= Liselotte Selbiger =

Elisabeth Charlotte Ida (Liselotte) Selbiger (1906–2008) was a German-born Danish musician who initially performed in chamber music and played the cello in a Berlin orchestra. Instructed by the Polish celebrity Wanda Landowska, she later specialized in the harpsichord, especially the music of J. S. Bach. As she was of Jewish ancestry, she had to leave Germany during the Nazi era, first moving to Denmark and later to Sweden. After the war she returned to Denmark where she was responsible for reviving interest in the harpsichord.

==Early life and family==
Born on 23 August 1906 in Berlin, Elisabeth Charlotte Ida Selbiger was the daughter of the notary Leo Selbiger (1875–1942) and his wife the artist Helene née Cohn (1883–1942). She was the family's only child. From an early age, she learnt to play the piano and the cello. She graduated as a music teacher from the Hochschule für Musik in 1933 after becoming a private student of Leonid Kreutzer. She then studied the harpsichord under Carl Bittner.

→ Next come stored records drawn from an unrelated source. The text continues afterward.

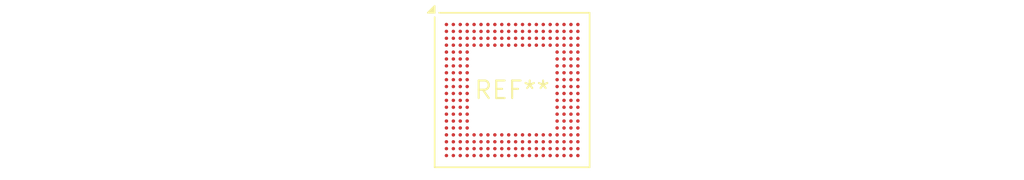
<source format=kicad_pcb>
(kicad_pcb (version 20240108) (generator pcbnew)

  (general
    (thickness 1.6)
  )

  (paper "A4")
  (layers
    (0 "F.Cu" signal)
    (31 "B.Cu" signal)
    (32 "B.Adhes" user "B.Adhesive")
    (33 "F.Adhes" user "F.Adhesive")
    (34 "B.Paste" user)
    (35 "F.Paste" user)
    (36 "B.SilkS" user "B.Silkscreen")
    (37 "F.SilkS" user "F.Silkscreen")
    (38 "B.Mask" user)
    (39 "F.Mask" user)
    (40 "Dwgs.User" user "User.Drawings")
    (41 "Cmts.User" user "User.Comments")
    (42 "Eco1.User" user "User.Eco1")
    (43 "Eco2.User" user "User.Eco2")
    (44 "Edge.Cuts" user)
    (45 "Margin" user)
    (46 "B.CrtYd" user "B.Courtyard")
    (47 "F.CrtYd" user "F.Courtyard")
    (48 "B.Fab" user)
    (49 "F.Fab" user)
    (50 "User.1" user)
    (51 "User.2" user)
    (52 "User.3" user)
    (53 "User.4" user)
    (54 "User.5" user)
    (55 "User.6" user)
    (56 "User.7" user)
    (57 "User.8" user)
    (58 "User.9" user)
  )

  (setup
    (pad_to_mask_clearance 0)
    (pcbplotparams
      (layerselection 0x00010fc_ffffffff)
      (plot_on_all_layers_selection 0x0000000_00000000)
      (disableapertmacros false)
      (usegerberextensions false)
      (usegerberattributes false)
      (usegerberadvancedattributes false)
      (creategerberjobfile false)
      (dashed_line_dash_ratio 12.000000)
      (dashed_line_gap_ratio 3.000000)
      (svgprecision 4)
      (plotframeref false)
      (viasonmask false)
      (mode 1)
      (useauxorigin false)
      (hpglpennumber 1)
      (hpglpenspeed 20)
      (hpglpendiameter 15.000000)
      (dxfpolygonmode false)
      (dxfimperialunits false)
      (dxfusepcbnewfont false)
      (psnegative false)
      (psa4output false)
      (plotreference false)
      (plotvalue false)
      (plotinvisibletext false)
      (sketchpadsonfab false)
      (subtractmaskfromsilk false)
      (outputformat 1)
      (mirror false)
      (drillshape 1)
      (scaleselection 1)
      (outputdirectory "")
    )
  )

  (net 0 "")

  (footprint "BGA-256_11.0x11.0mm_Layout20x20_P0.5mm_Ball0.3mm_Pad0.25mm_NSMD" (layer "F.Cu") (at 0 0))

)

</source>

In 1930, she married the music historian Herbert Adolf Friedrich Rosenberg (1904–1984). The marriage was dissolved in 1940. In August 1940, she married the bank manager Carsten Johannes Gottlieb (1914–1983). The marriage was dissolved in 1950.

==Career==
While in Berlin, Selbiger played the cello in both in chamber music and in orchestras, both with her father and her husband. In particular, she performed in the amateur Ärzteorchester together with Albert Einstein who played the viola.

Selbiger who was of Jewish ancestry, was told in 1935 that she could no longer work as a music teacher. After her half-Jewish husband also lost his job, the couple moved to Denmark but experienced difficulty in obtaining residency permits. Nevertheless, Selbiger began to develop her career playing the harpsichord, which had only recently been reintroduced in Denmark. For many years, Selbiger was the only musician to devote herself to the instrument. In 1938, she went to Paris where she studied under the celebrated Wanda Landowska. She gave her first concert in Copenhagen in 1939 but had to flee to Sweden under the German occupation. There she gave many concerts including one in the Drottningholm Palace Theatre. At the end of the war, she was able to return to Denmark.

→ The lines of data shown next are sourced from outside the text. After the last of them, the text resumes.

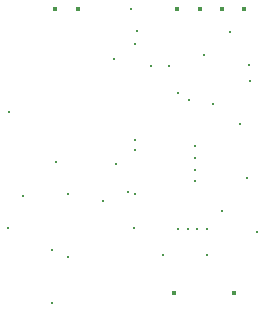
<source format=gbr>
%FSLAX23Y23*%
%MOIN*%
%ADD10C,0.008*%
%ADD11C,0.012*%
%ADD12C,0.004*%
%ADD13R,0.047X0.047*%
%ADD14C,0.016*%
%ADD15C,0.02*%
%ADD16C,0.031*%
%ADD17C,0.009*%
%ADD18C,0.001*%
%ADD19C,0.006*%
%ADD20C,0.005*%
G54D14*
X-02879Y2315D03*
G54D14*
X-02803Y2315D03*
G54D14*
X-02729Y2315D03*
G54D14*
X-02656Y2315D03*
G54D14*
X-02889Y1369D03*
G54D14*
X-02690Y1369D03*
G54D14*
X-03286Y2315D03*
G54D14*
X-03209Y2315D03*
G54D11*
X-02729Y1644D03*
G54D11*
X-03245Y1700D03*
G54D11*
X-03283Y1806D03*
G54D11*
X-03083Y1798D03*
G54D11*
X-03045Y1706D03*
G54D11*
X-03441Y1972D03*
G54D11*
X-02844Y1584D03*
G54D11*
X-02813Y1584D03*
G54D11*
X-02781Y1584D03*
G54D11*
X-02819Y1742D03*
G54D11*
X-02819Y1781D03*
G54D11*
X-02819Y1820D03*
G54D11*
X-02819Y1860D03*
G54D11*
X-03019Y1698D03*
G54D11*
X-03020Y1879D03*
G54D11*
X-03089Y2151D03*
G54D11*
X-02967Y2125D03*
G54D11*
X-02907Y2125D03*
G54D11*
X-02840Y2012D03*
G54D11*
X-02876Y2037D03*
G54D11*
X-02702Y2240D03*
G54D11*
X-02639Y2129D03*
G54D11*
X-02759Y2001D03*
G54D11*
X-03022Y1587D03*
G54D11*
X-02781Y1497D03*
G54D11*
X-02928Y1496D03*
G54D11*
X-03019Y2198D03*
G54D11*
X-02876Y1584D03*
G54D11*
X-03395Y1692D03*
G54D11*
X-03443Y1585D03*
G54D11*
X-03244Y1490D03*
G54D11*
X-02613Y1572D03*
G54D11*
X-03296Y1514D03*
G54D11*
X-02647Y1752D03*
G54D11*
X-02671Y1934D03*
G54D11*
X-02791Y2164D03*
G54D11*
X-03296Y1337D03*
G54D11*
X-02637Y2075D03*
G54D11*
X-03012Y2244D03*
G54D11*
X-03032Y2315D03*
G54D11*
X-03020Y1847D03*
G54D11*
X-03126Y1676D03*
M02*

</source>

Until the mid-1970s, she performed in concerts, gave lectures and made recordings, specializing in Bach's music. She was frequently a soloist in radio broadcasts, sometimes playing Bach's The Well-Tempered Clavier. In addition to Bach, she also played compositions by Domenico Scarlatti, François Couperin and Jean-Philippe Rameau. Selbiger also proved to be a competent conductor until she had to retire as a result of illness.

According to Dansk Kvindebiografisk Leksikon, Liselotte Selbiger died in 2008. Berlingske reported in February 2009 that she was 101 years old when she died in early 2008 and that she had left a fortune to the Danish Ornithological Society to be used for bird care.